As part of its work to bring climate science into the CALFED Bay-Delta Restoration Program, in Jan 2003 CAP (Cayan and Dettinger) organized a special session at the 2003 CALFED Science Conference in Sacramento. Abstracts from the session are shown below. This session is, in a sense, sequel to the session that CAP organized for the first CALFED Science Conference in 2000. Click here for the session report from the 2000 conference.

A Special Session for the

2nd Biennial CALFED Science Conference

Sacramento, 13-16 January 2003

CLIMATE SCIENCE ISSUES AND NEEDS OF THE CALFED BAY-DELTA PROGRAM

Click here for PDF of AMS preprint: "Climate Science Issues and Needs of the CALFED Bay-Delta Program"

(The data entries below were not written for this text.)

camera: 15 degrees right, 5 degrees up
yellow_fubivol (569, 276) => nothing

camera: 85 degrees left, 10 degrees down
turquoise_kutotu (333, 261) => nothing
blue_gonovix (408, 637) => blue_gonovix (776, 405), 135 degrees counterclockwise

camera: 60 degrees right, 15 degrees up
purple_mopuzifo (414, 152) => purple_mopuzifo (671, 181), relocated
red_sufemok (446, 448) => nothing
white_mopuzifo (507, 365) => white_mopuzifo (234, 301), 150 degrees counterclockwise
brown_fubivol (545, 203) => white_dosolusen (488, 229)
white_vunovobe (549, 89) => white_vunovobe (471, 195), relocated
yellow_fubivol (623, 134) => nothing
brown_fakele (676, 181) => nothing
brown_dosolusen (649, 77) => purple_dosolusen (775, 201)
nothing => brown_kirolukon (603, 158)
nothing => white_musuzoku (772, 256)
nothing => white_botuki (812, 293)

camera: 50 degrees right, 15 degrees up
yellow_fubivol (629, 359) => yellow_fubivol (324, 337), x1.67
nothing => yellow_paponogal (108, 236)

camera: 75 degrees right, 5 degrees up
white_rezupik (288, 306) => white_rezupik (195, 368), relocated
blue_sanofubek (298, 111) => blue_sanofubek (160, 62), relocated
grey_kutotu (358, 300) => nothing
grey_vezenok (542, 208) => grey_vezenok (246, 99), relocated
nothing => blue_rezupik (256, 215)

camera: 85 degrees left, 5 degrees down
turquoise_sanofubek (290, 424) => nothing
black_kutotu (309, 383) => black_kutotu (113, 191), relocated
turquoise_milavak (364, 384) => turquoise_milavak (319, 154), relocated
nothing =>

Michael Dettinger¹, William Bennett², Daniel Cayan¹, Joan Florsheim³, Malcolm Hughes⁴, B. Lynn Ingram⁵, Noah Knowles¹, Frances Malamud-Roam⁵, David Peterson⁶, Kelly Redmond⁷, and Lawrence Smith⁸

¹ US Geological Survey, Scripps Institution of Oceanography, La Jolla, CA
² Bodega Marine Laboratory, University of California, Davis, CA
³ Department of Geology, University of California, Davis, CA
⁴ Laboratory of Tree-Ring Research, The University of Arizona, Tucson, AZ
⁵ Department of Earth and Planetary Sciences, University of California, Berkeley, CA
⁶ US Geological Survey, Menlo Park, CA
⁷ Western Regional Climate Center, Desert Research Institute, Reno, NV
⁸ US Geological Survey, Sacramento, CA

The San Francisco Bay/Sacramento-San Joaquin Delta system provides habitat for approximately 750 plant and animal species, drinking water for 22 million people, and irrigation supplies for at least $27 billion in agriculture. The CALFED Bay-Delta Program is developing comprehensive plans to accomplish four ambitious objectives:

1. Improve the reliability of water supplies in California,
2. Improve water quality in the Bay-Delta system,
3. Restore ecosystems within the Bay/Delta watershed, and
4. Stabilize Delta levee systems,

The success of the Program depends, among other factors, on the robustness of its plans to the buffeting that California's variable climate will inevitably impose upon it. The Bay-Delta watershed is affected by both the wet-Southwest and dry-Northwest influences of the El Nino-Southern Oscillation, the Pacific Decadal Oscillation, and other climatic influences that are less understood. In addition, observed warming of winter-spring temperatures and associated streamflow-timing trends in the past 50 years threaten to unsettle crucial aspects of the State's water supply system by adversely impacting the State's snowpacks and snowmelt runoff. Recent studies of California's paleoclimate also provide worrying evidence that the erratic precipitation regimes that have been observed (and largely accommodated) during California's development have been-by and large-benign and small compared to precipitation variations over the past 1000 years. Thus, California's climate varies in ways that CALFED should be prepared to accommodate, on time scales from years to decades, as evidenced in its past and present climates as well as in projections of its future climate. These climate fluctuations need to be characterized (i.e., monitored, predicted, projected, or described probabilistically), and the resulting characterizations need to be communicated, in order to provide a basis for scientifically sound planning by the CALFED Program. Examples of research and monitoring options that CALFED may need to pursue will be discussed.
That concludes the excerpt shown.